We were disappointed that in their refutation of our model, Gutzmer and colleagues have made no attempt to provide an alternative explanation for the fabrics that we documented in our original paper. Compounding our perplexity, two of these authors have invoked some of the same textural evidence to validate their interpretation of a crack-seal origin for asbestiform manjiroite and todorokite veins in altered braunite-kutnahorite lutites from the Kalahari manganese field of South Africa (Gutzmer and Beukes, 2000).
In their comment on our article, Gutzmer et al. assert that field relations between tiger's-eye and crocidolite are not compatible with our model. Specifically, they argue that pure crocidolite veins were transformed to tiger's-eye through the formation of silcrete duripans when the crocidolitic rocks were exposed as land surfaces in the late Mesozoic. As a consequence, they contend tiger's-eye occurs only where asbestiform crocidolite veins are cut by this ancient planation surface. The authors do accept a crack-seal origin for the supposedly antecedent crocidolite mineralization. They err, however, in attributing this hypothesis to Dreyer and Söhnge (1992), who explicitly argue against an association of crocidolite seams with dilational veins and favor crocidolite crystallization through diagenesis of a magadiite-like precursor (Dreyer and Söhnge, 1992, p. 97).

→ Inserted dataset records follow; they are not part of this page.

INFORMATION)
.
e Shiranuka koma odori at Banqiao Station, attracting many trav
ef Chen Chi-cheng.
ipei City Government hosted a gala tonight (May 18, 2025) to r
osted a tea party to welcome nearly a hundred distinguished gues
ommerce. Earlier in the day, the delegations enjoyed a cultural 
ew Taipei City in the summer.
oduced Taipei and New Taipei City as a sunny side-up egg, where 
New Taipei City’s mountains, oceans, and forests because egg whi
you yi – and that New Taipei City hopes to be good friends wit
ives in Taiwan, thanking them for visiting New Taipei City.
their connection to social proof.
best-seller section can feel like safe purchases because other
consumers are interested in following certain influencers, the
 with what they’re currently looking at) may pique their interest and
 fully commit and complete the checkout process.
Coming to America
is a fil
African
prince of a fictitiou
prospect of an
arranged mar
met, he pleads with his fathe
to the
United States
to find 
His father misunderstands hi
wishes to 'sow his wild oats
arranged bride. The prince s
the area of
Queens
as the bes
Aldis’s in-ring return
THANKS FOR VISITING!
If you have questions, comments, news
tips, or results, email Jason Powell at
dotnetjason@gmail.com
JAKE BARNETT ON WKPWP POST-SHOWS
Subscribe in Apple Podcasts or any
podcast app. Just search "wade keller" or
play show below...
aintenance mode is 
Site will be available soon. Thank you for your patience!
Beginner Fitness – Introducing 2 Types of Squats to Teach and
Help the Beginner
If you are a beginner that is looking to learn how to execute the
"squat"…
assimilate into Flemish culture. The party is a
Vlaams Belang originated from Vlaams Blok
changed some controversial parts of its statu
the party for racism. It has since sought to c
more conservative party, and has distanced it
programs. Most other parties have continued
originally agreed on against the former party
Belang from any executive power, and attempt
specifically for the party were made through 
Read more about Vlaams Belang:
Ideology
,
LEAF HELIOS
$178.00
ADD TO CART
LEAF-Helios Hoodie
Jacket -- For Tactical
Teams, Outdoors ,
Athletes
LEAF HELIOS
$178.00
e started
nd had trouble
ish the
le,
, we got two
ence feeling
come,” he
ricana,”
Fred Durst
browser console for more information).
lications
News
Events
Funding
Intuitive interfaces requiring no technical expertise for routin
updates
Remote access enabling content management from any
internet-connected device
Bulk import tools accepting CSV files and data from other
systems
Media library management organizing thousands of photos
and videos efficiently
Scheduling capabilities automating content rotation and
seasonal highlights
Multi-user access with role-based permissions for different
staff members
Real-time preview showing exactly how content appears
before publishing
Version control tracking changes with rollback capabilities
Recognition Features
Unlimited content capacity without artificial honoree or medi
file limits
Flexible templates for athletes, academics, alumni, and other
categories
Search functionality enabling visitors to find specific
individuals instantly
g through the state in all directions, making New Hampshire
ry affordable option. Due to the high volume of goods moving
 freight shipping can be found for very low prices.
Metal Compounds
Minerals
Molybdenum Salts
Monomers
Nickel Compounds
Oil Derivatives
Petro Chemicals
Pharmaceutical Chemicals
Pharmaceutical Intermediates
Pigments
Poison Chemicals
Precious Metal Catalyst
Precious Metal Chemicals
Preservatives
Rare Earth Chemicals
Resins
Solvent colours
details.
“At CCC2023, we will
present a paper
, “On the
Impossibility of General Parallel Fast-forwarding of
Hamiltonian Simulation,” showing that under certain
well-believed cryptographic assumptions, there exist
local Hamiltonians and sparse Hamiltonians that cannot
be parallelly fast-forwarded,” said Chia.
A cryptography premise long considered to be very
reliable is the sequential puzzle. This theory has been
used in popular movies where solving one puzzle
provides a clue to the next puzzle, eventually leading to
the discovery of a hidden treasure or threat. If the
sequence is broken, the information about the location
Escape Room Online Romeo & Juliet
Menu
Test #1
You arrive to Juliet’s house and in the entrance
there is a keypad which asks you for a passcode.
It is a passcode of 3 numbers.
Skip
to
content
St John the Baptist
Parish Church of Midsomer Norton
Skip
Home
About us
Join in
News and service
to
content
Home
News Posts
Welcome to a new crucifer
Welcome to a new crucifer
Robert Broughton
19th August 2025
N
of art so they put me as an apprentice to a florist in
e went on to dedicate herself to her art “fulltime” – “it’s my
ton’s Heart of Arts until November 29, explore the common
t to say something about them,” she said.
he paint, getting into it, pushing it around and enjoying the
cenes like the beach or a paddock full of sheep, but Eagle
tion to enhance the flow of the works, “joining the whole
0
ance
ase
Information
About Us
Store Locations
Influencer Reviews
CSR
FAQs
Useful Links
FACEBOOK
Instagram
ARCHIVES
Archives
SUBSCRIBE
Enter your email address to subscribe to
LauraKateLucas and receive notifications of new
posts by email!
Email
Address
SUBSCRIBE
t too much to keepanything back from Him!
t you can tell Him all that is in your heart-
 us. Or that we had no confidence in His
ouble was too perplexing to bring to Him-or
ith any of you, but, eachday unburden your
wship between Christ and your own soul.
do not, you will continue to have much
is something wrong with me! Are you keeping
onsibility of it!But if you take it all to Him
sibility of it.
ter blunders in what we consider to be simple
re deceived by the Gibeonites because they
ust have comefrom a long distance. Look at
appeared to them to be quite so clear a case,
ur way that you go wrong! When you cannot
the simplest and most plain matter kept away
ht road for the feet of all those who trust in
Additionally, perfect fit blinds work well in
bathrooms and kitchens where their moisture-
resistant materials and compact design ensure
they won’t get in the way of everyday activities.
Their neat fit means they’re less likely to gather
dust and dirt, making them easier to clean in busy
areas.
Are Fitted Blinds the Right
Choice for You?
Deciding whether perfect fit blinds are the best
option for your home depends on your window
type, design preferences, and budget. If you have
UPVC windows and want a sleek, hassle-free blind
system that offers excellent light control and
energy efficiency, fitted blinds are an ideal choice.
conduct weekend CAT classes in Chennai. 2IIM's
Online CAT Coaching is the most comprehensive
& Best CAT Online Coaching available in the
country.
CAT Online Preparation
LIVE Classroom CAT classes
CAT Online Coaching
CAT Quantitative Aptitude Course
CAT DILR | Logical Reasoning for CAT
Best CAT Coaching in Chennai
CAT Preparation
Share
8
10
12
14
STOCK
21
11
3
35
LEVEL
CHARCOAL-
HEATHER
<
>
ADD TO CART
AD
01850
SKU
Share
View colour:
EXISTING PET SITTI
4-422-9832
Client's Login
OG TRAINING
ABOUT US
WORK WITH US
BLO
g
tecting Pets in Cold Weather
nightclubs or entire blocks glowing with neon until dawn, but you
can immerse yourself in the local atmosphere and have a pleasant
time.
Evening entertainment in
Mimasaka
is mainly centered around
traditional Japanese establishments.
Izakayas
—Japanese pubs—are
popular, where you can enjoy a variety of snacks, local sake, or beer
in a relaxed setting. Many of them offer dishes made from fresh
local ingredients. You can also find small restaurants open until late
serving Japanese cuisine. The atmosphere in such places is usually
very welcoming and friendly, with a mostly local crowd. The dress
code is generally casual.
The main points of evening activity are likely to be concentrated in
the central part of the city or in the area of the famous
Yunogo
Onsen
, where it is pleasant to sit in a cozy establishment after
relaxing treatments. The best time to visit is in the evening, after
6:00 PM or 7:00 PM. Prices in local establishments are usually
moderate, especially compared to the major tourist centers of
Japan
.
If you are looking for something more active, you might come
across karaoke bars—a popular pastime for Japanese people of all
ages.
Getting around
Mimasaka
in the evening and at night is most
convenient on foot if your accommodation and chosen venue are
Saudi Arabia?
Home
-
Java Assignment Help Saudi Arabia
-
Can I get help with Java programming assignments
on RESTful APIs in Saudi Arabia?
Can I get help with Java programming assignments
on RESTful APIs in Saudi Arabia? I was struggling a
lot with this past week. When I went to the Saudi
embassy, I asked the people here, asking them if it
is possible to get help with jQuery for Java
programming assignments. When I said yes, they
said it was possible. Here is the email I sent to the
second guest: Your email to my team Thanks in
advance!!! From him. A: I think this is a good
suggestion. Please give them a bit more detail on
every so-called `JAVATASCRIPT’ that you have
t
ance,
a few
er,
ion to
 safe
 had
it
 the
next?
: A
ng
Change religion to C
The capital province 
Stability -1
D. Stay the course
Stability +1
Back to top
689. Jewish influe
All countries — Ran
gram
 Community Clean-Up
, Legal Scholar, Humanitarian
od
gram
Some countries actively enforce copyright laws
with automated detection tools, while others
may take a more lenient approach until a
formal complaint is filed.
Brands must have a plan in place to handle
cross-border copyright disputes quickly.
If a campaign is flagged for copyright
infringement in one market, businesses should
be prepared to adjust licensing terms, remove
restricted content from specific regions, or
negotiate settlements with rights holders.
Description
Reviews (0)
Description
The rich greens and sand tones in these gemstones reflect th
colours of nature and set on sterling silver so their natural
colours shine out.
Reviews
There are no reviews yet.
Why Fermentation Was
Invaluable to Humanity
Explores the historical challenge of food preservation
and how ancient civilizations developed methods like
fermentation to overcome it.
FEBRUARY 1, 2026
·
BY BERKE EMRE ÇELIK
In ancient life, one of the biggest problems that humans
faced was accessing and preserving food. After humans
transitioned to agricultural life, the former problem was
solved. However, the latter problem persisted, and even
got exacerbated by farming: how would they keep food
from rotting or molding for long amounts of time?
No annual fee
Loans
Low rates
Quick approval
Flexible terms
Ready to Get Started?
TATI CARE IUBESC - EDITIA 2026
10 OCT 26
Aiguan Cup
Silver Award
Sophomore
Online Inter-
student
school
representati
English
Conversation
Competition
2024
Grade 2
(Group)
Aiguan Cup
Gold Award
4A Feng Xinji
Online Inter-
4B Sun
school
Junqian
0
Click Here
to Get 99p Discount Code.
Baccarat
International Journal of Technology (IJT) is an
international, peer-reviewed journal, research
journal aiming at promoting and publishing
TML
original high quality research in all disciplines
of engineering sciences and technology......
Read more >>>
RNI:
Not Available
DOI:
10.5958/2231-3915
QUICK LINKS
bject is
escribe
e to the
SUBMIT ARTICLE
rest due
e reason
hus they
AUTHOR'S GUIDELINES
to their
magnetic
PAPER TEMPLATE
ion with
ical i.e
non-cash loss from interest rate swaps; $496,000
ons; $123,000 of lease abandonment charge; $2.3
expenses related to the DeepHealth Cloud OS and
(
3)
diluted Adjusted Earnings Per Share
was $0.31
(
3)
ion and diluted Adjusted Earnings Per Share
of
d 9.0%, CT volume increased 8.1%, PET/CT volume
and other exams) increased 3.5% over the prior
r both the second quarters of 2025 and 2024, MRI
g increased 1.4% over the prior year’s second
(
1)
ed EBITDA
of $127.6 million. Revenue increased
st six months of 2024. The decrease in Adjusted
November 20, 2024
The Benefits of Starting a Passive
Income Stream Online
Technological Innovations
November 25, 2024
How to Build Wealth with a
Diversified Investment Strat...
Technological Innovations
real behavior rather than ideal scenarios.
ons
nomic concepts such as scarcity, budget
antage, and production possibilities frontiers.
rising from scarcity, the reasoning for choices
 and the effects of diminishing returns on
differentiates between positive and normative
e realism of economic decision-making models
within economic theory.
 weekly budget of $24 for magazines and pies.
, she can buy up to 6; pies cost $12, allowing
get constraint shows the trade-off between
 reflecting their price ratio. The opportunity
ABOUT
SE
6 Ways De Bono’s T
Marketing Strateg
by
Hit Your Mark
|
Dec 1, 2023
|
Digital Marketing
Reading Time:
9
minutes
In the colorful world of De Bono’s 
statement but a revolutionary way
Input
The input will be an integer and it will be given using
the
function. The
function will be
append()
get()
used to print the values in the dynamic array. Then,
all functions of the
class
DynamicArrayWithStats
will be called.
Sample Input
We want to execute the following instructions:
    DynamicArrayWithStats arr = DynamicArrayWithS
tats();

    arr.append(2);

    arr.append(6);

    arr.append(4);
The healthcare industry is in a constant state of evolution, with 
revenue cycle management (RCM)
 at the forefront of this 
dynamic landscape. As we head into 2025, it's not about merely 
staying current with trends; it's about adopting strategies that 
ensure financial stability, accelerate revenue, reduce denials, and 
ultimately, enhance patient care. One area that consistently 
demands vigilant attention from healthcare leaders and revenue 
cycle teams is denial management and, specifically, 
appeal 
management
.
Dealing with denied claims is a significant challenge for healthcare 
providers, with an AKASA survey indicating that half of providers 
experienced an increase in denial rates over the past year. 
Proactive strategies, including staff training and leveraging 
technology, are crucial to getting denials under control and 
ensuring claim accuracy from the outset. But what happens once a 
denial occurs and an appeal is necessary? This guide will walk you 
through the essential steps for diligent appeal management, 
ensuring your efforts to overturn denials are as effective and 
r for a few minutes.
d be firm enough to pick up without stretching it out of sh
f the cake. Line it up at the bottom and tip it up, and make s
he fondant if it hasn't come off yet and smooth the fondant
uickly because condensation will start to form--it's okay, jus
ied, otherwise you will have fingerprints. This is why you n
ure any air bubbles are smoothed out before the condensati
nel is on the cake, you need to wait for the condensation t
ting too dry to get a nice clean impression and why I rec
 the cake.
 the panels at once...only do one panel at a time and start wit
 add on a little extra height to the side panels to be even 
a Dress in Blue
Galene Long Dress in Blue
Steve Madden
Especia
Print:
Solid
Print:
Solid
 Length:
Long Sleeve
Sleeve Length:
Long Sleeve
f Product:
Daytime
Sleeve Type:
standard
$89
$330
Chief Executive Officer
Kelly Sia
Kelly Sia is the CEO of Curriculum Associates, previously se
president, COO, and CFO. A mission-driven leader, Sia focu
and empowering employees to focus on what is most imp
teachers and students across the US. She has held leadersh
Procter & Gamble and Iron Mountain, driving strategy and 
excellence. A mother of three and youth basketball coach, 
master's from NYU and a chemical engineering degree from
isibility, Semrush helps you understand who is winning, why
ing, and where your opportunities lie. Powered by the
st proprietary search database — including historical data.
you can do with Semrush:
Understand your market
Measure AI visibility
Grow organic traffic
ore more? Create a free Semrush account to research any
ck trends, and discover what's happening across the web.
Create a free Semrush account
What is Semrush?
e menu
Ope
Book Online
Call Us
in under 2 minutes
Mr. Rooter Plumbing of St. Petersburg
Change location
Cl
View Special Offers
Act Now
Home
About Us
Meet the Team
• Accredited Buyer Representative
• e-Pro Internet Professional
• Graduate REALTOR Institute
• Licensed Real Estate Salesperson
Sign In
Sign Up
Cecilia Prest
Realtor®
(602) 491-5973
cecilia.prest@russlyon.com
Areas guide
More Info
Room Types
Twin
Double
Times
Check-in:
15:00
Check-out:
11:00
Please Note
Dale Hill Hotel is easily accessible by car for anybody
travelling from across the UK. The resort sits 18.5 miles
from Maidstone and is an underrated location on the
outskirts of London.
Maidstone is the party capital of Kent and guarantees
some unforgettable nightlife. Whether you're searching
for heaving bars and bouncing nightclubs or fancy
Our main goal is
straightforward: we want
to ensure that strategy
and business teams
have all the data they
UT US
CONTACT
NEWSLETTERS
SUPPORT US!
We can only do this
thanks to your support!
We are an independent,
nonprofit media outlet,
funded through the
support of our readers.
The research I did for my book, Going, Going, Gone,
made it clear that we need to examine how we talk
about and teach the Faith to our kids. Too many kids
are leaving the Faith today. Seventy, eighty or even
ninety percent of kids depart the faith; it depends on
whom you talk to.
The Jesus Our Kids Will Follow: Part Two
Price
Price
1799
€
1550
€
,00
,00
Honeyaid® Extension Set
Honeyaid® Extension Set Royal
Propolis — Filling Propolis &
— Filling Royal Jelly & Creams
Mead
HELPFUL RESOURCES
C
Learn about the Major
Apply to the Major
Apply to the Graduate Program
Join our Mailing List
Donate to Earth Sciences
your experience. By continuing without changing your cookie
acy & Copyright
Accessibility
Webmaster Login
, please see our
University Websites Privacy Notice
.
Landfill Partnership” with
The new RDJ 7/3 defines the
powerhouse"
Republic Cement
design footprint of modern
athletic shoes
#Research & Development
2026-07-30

We maintain that the textural evidence against a pseudomorphic replacement of crocidolite by quartz, and that for a crack-seal deformation mechanism, is so strong that interpretations of South African paleosurfaces on the basis of massive silicification of crocidolite should be reconsidered. Certainly, the petrologic relations diagrammed in Figure 1 of the comment are overly schematic. Our field observations of tiger's-eye near Griquatown, South Africa, do not support the model of a simple oxidation boundary between tiger's-eye and hawk's-eye. As mentioned in our original paper, intergrowths of blue hawk's-eye and brown tiger's-eye are complex, and lateral interfingering of hawk'seye and tiger's-eye are commonly observed within single, flat-lying veins. These observations suggest that oxidizing fluids infiltrated the veins of hawk's-eye along fronts that are spatially variegated.
The gradation reported by Gutzmer et al. of tiger's-eye to hawk'seye to crocidolite within a single vein is undoubtedly intriguing. Nevertheless, as our model proposes that all of these textures formed by crack-seal deformation, the existence of laterally contiguous hawk'seye and crocidolite does not invalidate our interpretation. Rather, it demonstrates that the geochemistry of the fluids responsible for hydrofracturing and subsequent mineralization is extremely sensitive to, and in some cases controlled by, local mineralogical environments.